### DATA SUPPLIED
○ ○ ○ ○ ○ ○ ○
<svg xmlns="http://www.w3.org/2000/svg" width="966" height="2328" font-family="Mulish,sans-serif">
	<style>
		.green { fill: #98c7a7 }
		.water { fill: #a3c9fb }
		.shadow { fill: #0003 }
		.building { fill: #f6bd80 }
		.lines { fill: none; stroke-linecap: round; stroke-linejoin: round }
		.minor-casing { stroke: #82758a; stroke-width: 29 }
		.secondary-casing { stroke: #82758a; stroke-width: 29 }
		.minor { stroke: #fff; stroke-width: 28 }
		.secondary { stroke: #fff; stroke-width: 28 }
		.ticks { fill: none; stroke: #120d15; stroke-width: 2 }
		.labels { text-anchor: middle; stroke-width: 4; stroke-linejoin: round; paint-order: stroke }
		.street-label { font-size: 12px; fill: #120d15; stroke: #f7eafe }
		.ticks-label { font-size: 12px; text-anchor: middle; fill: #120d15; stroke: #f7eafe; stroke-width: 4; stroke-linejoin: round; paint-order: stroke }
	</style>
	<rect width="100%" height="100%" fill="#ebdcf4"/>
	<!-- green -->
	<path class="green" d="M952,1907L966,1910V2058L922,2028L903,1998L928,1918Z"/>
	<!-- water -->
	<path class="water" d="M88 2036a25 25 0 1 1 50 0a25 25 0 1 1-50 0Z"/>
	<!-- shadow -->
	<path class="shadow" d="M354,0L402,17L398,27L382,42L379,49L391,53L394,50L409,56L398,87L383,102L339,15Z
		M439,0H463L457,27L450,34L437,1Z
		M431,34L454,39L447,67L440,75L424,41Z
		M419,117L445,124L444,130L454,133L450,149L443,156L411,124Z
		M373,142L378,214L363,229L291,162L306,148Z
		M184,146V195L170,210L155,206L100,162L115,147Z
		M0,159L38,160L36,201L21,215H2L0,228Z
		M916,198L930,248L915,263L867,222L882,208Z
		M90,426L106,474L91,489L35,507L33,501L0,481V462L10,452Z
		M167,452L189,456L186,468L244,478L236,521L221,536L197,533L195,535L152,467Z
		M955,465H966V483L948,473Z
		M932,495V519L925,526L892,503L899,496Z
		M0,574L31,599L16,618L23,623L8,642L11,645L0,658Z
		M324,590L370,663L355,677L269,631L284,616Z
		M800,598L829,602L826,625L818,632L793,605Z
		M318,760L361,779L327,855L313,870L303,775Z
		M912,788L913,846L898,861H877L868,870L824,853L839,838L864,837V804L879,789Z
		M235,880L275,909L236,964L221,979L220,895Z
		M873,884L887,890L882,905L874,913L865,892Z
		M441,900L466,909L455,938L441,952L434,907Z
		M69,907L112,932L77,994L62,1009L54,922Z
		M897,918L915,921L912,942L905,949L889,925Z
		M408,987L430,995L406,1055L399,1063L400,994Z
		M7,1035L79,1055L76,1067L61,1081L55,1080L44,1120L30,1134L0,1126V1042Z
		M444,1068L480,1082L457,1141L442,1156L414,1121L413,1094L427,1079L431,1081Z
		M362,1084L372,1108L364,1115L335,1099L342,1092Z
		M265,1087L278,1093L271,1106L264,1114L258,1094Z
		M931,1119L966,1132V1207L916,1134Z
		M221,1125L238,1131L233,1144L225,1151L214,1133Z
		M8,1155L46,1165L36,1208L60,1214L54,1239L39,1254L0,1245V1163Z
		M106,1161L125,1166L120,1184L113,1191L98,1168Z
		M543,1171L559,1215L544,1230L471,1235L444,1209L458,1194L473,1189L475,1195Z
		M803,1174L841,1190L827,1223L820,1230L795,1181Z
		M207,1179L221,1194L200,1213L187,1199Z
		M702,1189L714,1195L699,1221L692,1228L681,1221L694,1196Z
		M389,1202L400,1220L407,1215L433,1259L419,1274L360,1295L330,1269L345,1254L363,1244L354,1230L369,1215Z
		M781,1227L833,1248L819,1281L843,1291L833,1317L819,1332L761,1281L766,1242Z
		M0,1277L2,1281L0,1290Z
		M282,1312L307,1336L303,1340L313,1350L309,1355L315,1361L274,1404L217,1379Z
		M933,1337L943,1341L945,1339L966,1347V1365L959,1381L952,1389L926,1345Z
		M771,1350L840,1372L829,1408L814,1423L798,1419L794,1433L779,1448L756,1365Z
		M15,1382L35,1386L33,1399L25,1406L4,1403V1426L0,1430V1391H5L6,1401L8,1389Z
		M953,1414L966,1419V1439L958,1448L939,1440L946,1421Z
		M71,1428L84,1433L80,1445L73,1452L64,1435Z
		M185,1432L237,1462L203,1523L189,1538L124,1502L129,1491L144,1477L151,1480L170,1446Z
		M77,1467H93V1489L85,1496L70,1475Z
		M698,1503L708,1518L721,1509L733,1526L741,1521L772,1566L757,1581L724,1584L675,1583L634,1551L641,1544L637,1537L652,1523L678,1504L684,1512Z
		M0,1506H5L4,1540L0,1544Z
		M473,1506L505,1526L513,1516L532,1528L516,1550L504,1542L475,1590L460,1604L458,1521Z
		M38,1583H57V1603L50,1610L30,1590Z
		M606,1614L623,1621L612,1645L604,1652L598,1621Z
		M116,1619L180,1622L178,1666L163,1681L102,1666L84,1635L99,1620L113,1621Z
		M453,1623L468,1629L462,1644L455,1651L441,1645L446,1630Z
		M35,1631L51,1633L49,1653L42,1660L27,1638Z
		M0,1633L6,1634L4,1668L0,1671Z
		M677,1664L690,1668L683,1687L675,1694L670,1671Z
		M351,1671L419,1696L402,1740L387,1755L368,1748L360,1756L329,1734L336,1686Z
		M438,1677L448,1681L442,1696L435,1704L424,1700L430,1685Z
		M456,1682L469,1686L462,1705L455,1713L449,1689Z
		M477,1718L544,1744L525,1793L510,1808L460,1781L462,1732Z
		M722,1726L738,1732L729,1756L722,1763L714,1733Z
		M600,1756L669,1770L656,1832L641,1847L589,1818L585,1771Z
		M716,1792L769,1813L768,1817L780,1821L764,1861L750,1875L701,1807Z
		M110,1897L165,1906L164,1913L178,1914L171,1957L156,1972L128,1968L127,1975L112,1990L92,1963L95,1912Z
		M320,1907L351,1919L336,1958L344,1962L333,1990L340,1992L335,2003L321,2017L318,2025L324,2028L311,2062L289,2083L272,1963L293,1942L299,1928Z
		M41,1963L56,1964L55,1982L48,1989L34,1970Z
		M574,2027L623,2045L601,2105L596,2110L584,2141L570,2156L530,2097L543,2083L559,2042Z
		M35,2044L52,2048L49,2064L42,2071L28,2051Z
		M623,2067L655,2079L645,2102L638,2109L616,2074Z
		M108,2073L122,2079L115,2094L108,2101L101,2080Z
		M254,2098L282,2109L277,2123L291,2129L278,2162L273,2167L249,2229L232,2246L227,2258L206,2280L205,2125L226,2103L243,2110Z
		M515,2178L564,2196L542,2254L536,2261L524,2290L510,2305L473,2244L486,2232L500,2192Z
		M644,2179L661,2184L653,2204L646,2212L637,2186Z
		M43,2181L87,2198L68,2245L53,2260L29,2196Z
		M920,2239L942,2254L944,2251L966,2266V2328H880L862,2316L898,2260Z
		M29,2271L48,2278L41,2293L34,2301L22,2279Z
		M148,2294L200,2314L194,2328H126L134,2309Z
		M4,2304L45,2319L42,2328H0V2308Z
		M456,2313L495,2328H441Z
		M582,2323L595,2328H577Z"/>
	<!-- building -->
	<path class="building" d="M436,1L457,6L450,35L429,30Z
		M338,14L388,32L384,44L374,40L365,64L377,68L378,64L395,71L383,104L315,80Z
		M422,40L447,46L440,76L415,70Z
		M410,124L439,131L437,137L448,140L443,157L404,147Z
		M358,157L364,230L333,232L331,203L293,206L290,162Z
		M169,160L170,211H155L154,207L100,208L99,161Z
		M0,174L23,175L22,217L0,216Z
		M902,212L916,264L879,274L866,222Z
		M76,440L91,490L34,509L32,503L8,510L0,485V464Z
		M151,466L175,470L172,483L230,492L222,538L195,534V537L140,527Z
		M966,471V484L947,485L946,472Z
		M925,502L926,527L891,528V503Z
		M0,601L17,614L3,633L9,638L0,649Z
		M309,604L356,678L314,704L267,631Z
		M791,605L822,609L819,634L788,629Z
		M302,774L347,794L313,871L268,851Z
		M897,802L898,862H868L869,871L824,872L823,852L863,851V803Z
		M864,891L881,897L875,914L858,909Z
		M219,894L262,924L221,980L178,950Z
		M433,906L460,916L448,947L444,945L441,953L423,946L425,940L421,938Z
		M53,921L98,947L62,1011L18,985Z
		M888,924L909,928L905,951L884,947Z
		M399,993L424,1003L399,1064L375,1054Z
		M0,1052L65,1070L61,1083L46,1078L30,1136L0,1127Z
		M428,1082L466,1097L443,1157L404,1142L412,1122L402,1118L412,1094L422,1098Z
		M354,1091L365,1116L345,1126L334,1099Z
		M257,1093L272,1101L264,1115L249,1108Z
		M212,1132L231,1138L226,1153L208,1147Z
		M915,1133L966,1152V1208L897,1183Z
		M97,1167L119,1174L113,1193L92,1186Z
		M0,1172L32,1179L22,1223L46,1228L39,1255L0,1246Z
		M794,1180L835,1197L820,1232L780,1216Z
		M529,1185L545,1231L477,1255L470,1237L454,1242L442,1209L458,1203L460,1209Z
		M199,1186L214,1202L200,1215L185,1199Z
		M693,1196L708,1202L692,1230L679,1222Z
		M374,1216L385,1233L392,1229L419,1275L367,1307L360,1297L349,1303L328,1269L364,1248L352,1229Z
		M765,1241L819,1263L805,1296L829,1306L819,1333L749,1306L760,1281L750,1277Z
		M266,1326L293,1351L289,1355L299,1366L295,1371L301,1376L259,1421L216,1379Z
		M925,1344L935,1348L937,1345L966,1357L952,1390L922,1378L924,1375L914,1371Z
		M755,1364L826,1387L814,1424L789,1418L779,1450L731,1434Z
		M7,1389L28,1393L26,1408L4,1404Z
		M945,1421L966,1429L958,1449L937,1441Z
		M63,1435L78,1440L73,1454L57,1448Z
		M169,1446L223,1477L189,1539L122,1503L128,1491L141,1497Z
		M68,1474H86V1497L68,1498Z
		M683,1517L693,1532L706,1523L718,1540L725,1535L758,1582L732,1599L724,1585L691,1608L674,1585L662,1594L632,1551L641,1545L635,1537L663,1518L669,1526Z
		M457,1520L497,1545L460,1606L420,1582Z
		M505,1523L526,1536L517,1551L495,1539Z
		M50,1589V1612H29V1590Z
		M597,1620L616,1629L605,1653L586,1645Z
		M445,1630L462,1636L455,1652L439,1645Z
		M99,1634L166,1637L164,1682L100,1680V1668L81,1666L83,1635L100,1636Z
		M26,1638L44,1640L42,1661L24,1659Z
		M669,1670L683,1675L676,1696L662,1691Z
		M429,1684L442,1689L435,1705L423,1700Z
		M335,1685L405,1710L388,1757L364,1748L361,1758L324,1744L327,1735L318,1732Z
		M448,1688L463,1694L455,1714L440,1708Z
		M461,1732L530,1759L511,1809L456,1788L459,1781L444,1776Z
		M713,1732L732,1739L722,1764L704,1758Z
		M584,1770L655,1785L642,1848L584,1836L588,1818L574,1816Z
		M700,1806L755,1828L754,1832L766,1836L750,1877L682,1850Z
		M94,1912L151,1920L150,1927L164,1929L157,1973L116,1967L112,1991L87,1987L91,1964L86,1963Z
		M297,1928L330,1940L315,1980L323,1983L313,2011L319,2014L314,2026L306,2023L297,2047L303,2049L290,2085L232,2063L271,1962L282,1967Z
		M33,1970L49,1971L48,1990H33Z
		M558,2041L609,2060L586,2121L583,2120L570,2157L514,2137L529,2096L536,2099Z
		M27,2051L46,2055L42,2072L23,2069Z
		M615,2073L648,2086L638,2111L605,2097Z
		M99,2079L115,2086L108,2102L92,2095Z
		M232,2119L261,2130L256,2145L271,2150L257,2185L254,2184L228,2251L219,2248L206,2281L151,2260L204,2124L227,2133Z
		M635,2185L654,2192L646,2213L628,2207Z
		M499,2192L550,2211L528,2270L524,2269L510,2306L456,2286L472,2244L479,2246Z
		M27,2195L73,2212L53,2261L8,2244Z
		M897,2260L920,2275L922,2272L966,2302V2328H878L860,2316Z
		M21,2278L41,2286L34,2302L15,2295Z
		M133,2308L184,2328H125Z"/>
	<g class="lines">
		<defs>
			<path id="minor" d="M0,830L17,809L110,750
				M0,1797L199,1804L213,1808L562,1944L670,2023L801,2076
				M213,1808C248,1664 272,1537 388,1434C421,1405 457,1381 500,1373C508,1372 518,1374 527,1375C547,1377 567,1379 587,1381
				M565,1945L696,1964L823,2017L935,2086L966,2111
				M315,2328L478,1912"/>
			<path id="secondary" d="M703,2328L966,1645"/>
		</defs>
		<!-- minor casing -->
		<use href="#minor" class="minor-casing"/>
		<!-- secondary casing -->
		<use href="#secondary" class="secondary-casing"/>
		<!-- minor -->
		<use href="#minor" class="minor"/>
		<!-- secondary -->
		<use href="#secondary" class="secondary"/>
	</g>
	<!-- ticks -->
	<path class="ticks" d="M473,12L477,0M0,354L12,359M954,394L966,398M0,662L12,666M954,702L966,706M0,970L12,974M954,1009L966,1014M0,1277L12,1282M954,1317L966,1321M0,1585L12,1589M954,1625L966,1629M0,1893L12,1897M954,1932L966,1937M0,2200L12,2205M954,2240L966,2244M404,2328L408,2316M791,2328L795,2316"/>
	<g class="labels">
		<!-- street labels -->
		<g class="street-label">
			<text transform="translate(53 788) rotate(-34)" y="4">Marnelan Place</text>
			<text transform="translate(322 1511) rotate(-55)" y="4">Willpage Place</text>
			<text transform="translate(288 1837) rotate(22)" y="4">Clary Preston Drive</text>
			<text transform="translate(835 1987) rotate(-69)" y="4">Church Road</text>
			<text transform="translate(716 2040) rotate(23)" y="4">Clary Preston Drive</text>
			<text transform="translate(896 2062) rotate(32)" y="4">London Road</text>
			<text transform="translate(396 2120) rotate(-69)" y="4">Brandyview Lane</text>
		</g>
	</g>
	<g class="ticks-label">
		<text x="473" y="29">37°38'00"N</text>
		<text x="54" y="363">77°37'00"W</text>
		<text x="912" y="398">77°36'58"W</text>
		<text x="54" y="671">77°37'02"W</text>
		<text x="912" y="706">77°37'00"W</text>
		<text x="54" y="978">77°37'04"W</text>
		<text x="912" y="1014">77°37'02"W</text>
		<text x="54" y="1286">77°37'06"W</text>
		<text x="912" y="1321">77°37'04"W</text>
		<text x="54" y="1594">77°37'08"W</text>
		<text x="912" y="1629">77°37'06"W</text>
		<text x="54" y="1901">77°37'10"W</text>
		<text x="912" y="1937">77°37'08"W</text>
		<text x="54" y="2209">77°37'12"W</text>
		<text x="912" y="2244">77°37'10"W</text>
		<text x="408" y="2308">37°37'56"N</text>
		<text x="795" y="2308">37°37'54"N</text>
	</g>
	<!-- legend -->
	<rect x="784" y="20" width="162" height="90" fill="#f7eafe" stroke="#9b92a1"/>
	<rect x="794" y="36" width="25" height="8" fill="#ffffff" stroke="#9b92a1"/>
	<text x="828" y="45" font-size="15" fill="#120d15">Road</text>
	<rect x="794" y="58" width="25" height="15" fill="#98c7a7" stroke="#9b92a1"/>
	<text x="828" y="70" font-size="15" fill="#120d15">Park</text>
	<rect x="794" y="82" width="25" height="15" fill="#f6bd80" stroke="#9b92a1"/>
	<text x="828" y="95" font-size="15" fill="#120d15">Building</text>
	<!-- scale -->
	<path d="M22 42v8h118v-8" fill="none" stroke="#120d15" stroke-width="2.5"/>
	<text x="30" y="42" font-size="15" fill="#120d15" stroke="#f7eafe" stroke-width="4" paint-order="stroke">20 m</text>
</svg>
○ ○ ○ ○ ○ ○ ○
Return each line of the records above in which the word "lines" occurs.

### TASK ANSWER
		.lines { fill: none; stroke-linecap: round; stroke-linejoin: round }
	<g class="lines">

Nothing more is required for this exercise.